America was born as a liberal democracy, with a free press, an independent judiciary, a parliament and a presidency held by many checks and balances. Yet it took them 56 years from its Declaration of Independence in 1776 (which said all man are born equal) to granting poor white men the right to vote, 88 years to end slavery, 144 years to give women the right to vote and 188 years to give black people the right to vote. Slavery was ended by a democratic president using emergency powers to issue the Emancipation Proclamation during a civil war. Even then, America had to endure another 100 years of apartheid before black people could be guaranteed the right to vote. This is not to mention that America evolved by genocide of native peoples. Even today, America is involved in torture in her “war against terrorism.”
Americans are not ignorant of this, their history. They know how long it took their country to fight and reduce most of its evils, many of which still persist. This is why we must see America’s summons to Uganda about human rights as an ideological weapon for domination. To function as such, the human rights ideology calls for the rewriting of history, selective indignation and arbitrary priorities. The paradox is that the more ethics advance towards a genuine universality, the more hypocritical America becomes.
In many ways Africa helps white people build their identity and self-confidence. Their sense of superiority and their sense of mission as the world’s civilizers depend on presenting Africans as a barbaric people who need white people to civilise them. It requires a belief that Africans cannot possess a civilisation and a culture equal to that of whites. Because if white people felt such equality with Africans, they would have no purpose and no justification for the domination they seek. They would lose their sense of superiority. So their relationship with Africa requires the reinvention of the African, carrying with it a discourse and a narrative that Africans are barbaric, their leaders are murderous and thieves and therefore need white people to come and save them from themselves.

Source material:
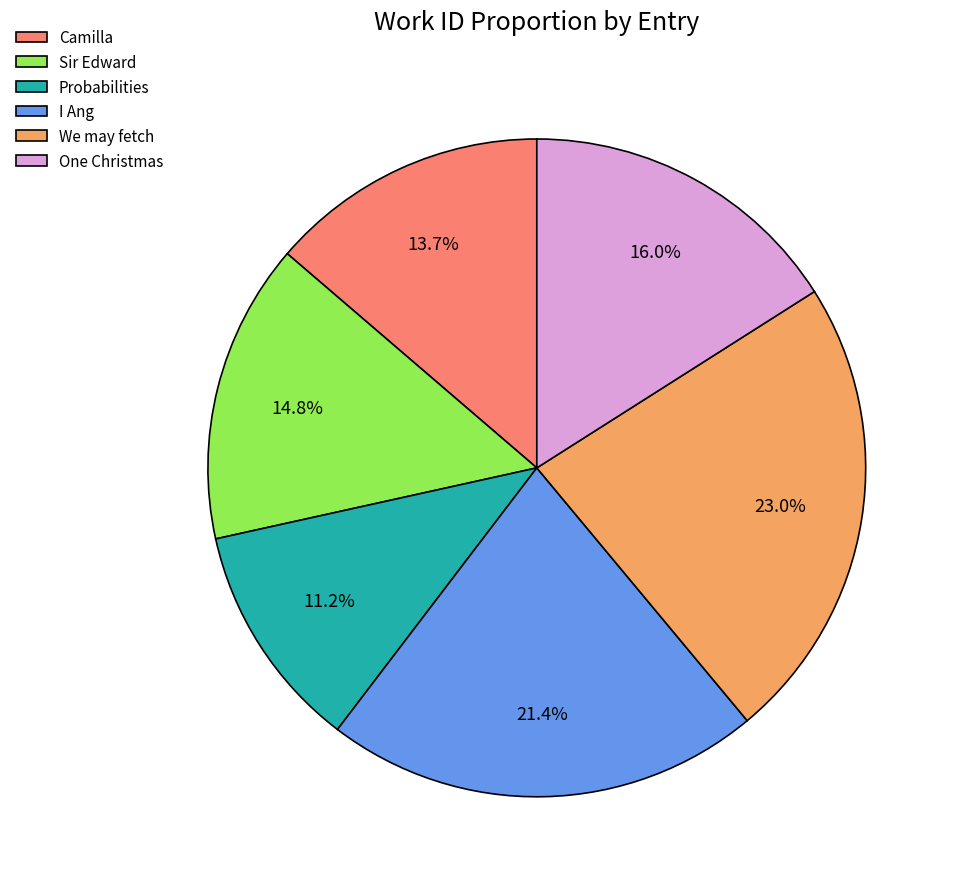

Between One Christmas and I Ang, which is larger?

I Ang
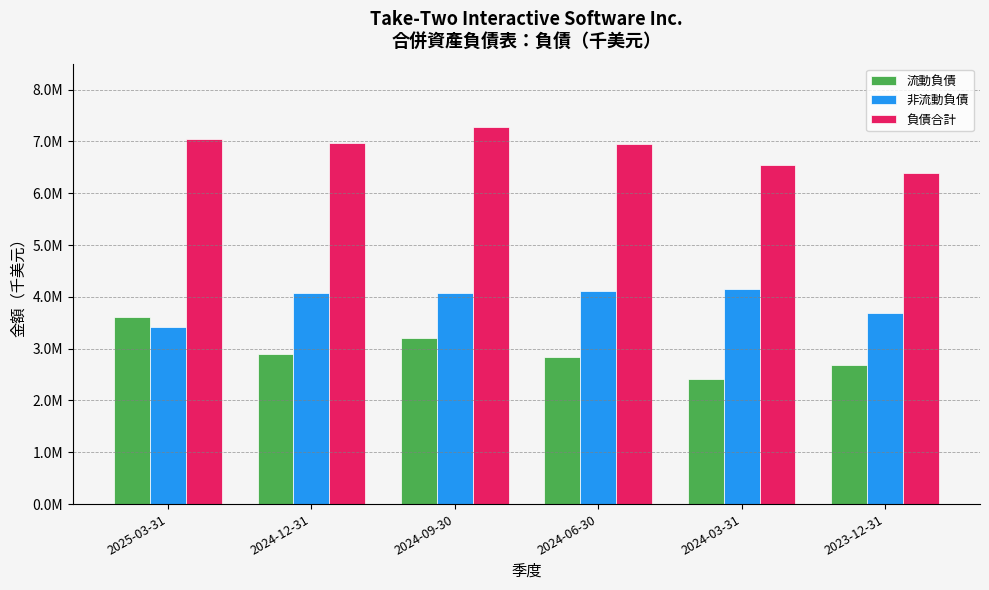

Where is 非流動負債 nearest to the value 3784900?

2023-12-31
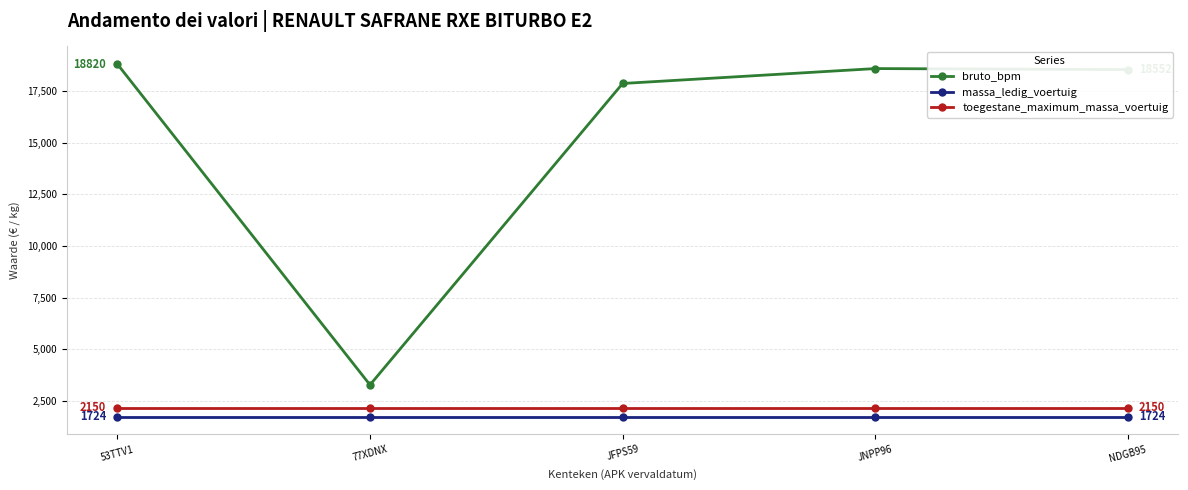

True or false: massa_ledig_voertuig and bruto_bpm cross at least once.

False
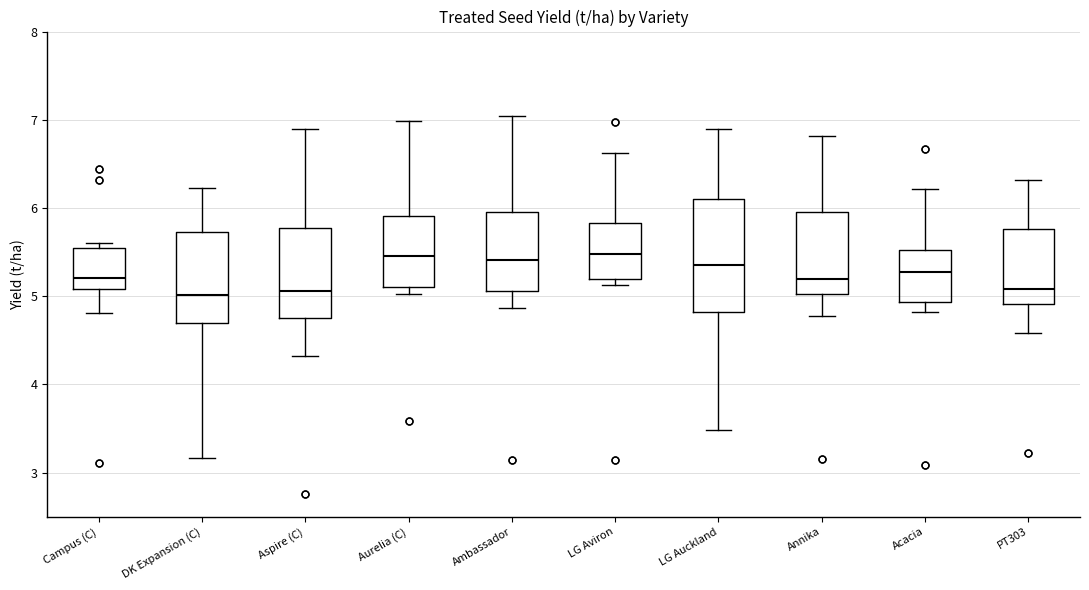

Reading left to right, transcribe this box plot: for each box, give where its median line is, the range the box spans, and where its two whiskers end, as read against the y-axis. The values are not printed on the chart, so give them approximately, as read against the axis.

Campus (C): median 5.2, box 5.1 to 5.5, whiskers 4.8 to 5.6
DK Expansion (C): median 5.0, box 4.7 to 5.7, whiskers 3.2 to 6.2
Aspire (C): median 5.1, box 4.8 to 5.8, whiskers 4.3 to 6.9
Aurelia (C): median 5.5, box 5.1 to 5.9, whiskers 5.0 to 7.0
Ambassador: median 5.4, box 5.1 to 6.0, whiskers 4.9 to 7.0
LG Aviron: median 5.5, box 5.2 to 5.8, whiskers 5.1 to 6.6
LG Auckland: median 5.4, box 4.8 to 6.1, whiskers 3.5 to 6.9
Annika: median 5.2, box 5.0 to 6.0, whiskers 4.8 to 6.8
Acacia: median 5.3, box 4.9 to 5.5, whiskers 4.8 to 6.2
PT303: median 5.1, box 4.9 to 5.8, whiskers 4.6 to 6.3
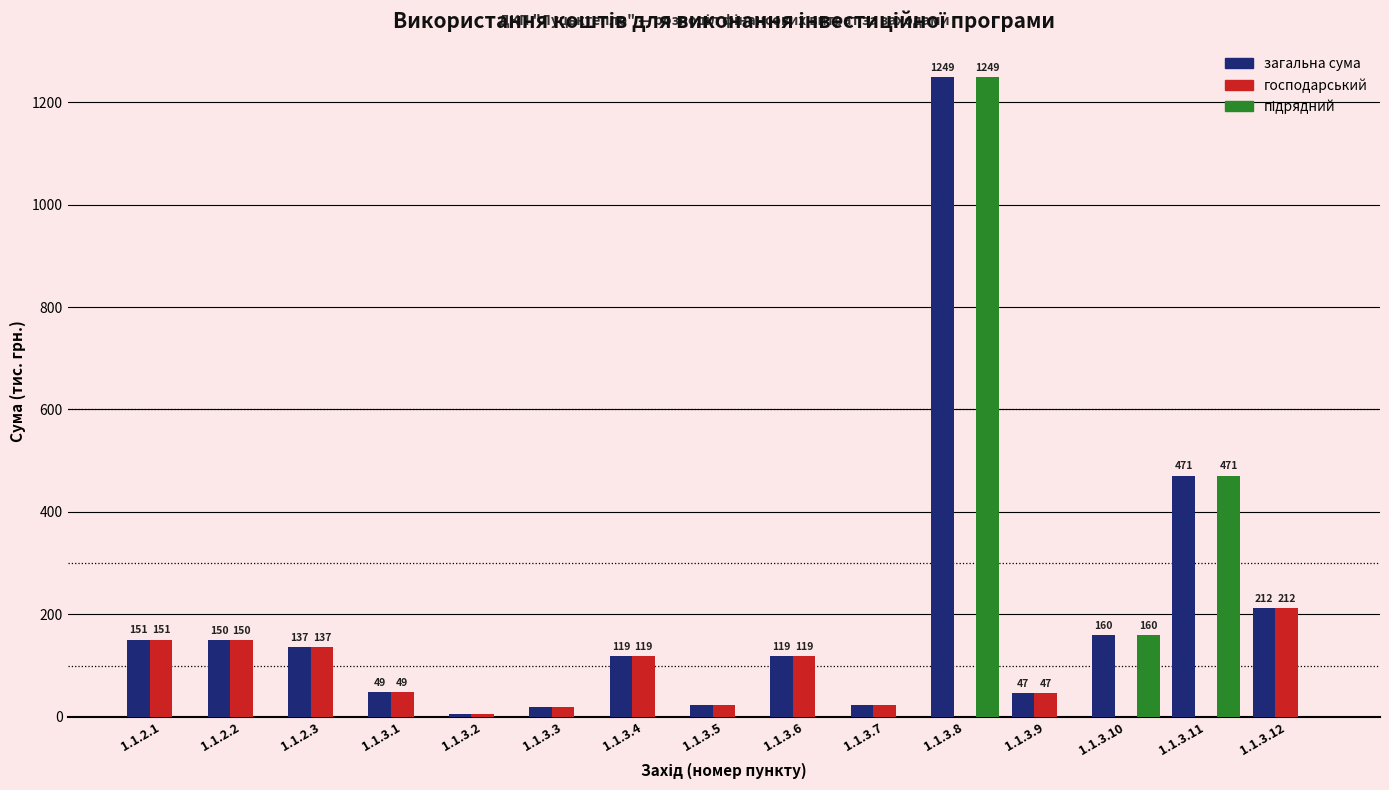

Count the number of data series in this chart.

3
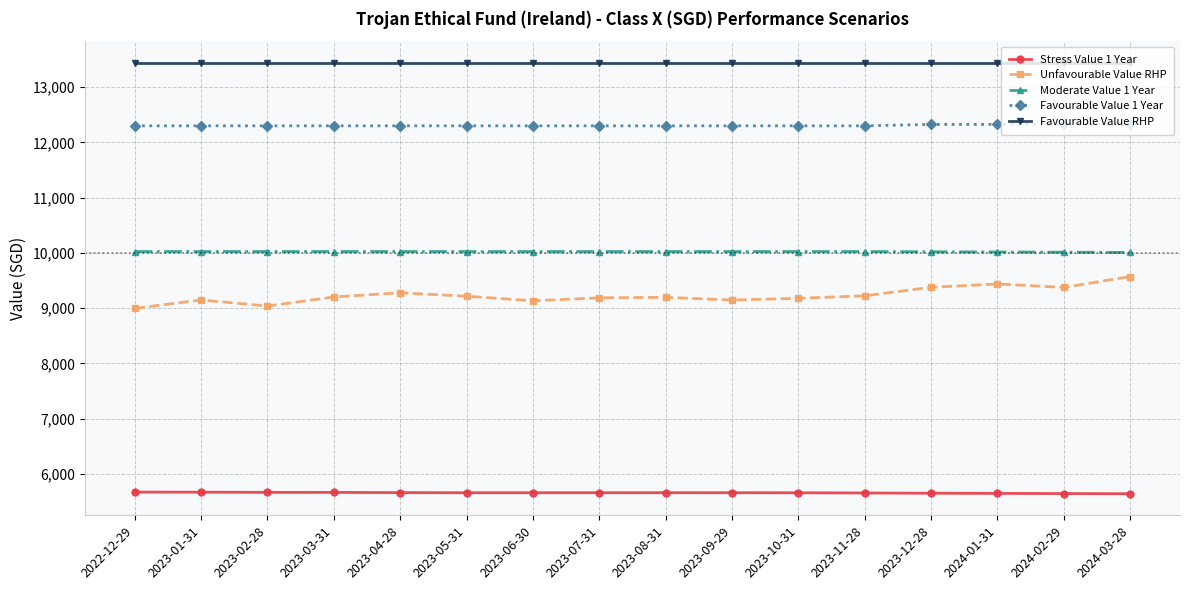

What is the highest value of the Stress Value 1 Year series?

5671.7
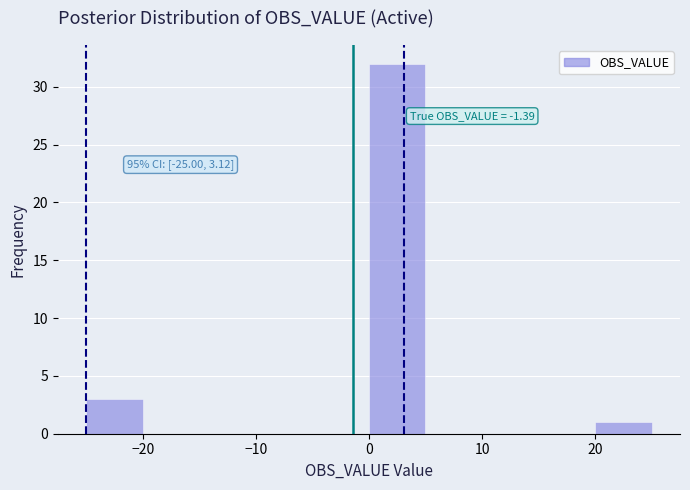

Which range on the x-axis has the tallest bar?

0 to 5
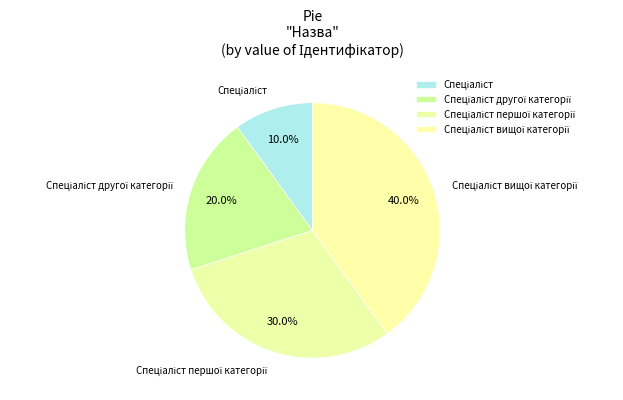

How many slices are in this pie chart?

4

What is being asked:
Reproduce the passage on America's history and human rights in full, word for word.

Your response:
America was born as a liberal democracy, with a free press, an independent judiciary, a parliament and a presidency held by many checks and balances. Yet it took them 56 years from its Declaration of Independence in 1776 (which said all man are born equal) to granting poor white men the right to vote, 88 years to end slavery, 144 years to give women the right to vote and 188 years to give black people the right to vote. Slavery was ended by a democratic president using emergency powers to issue the Emancipation Proclamation during a civil war. Even then, America had to endure another 100 years of apartheid before black people could be guaranteed the right to vote. This is not to mention that America evolved by genocide of native peoples. Even today, America is involved in torture in her “war against terrorism.”
Americans are not ignorant of this, their history. They know how long it took their country to fight and reduce most of its evils, many of which still persist. This is why we must see America’s summons to Uganda about human rights as an ideological weapon for domination. To function as such, the human rights ideology calls for the rewriting of history, selective indignation and arbitrary priorities. The paradox is that the more ethics advance towards a genuine universality, the more hypocritical America becomes.
In many ways Africa helps white people build their identity and self-confidence. Their sense of superiority and their sense of mission as the world’s civilizers depend on presenting Africans as a barbaric people who need white people to civilise them. It requires a belief that Africans cannot possess a civilisation and a culture equal to that of whites. Because if white people felt such equality with Africans, they would have no purpose and no justification for the domination they seek. They would lose their sense of superiority. So their relationship with Africa requires the reinvention of the African, carrying with it a discourse and a narrative that Africans are barbaric, their leaders are murderous and thieves and therefore need white people to come and save them from themselves.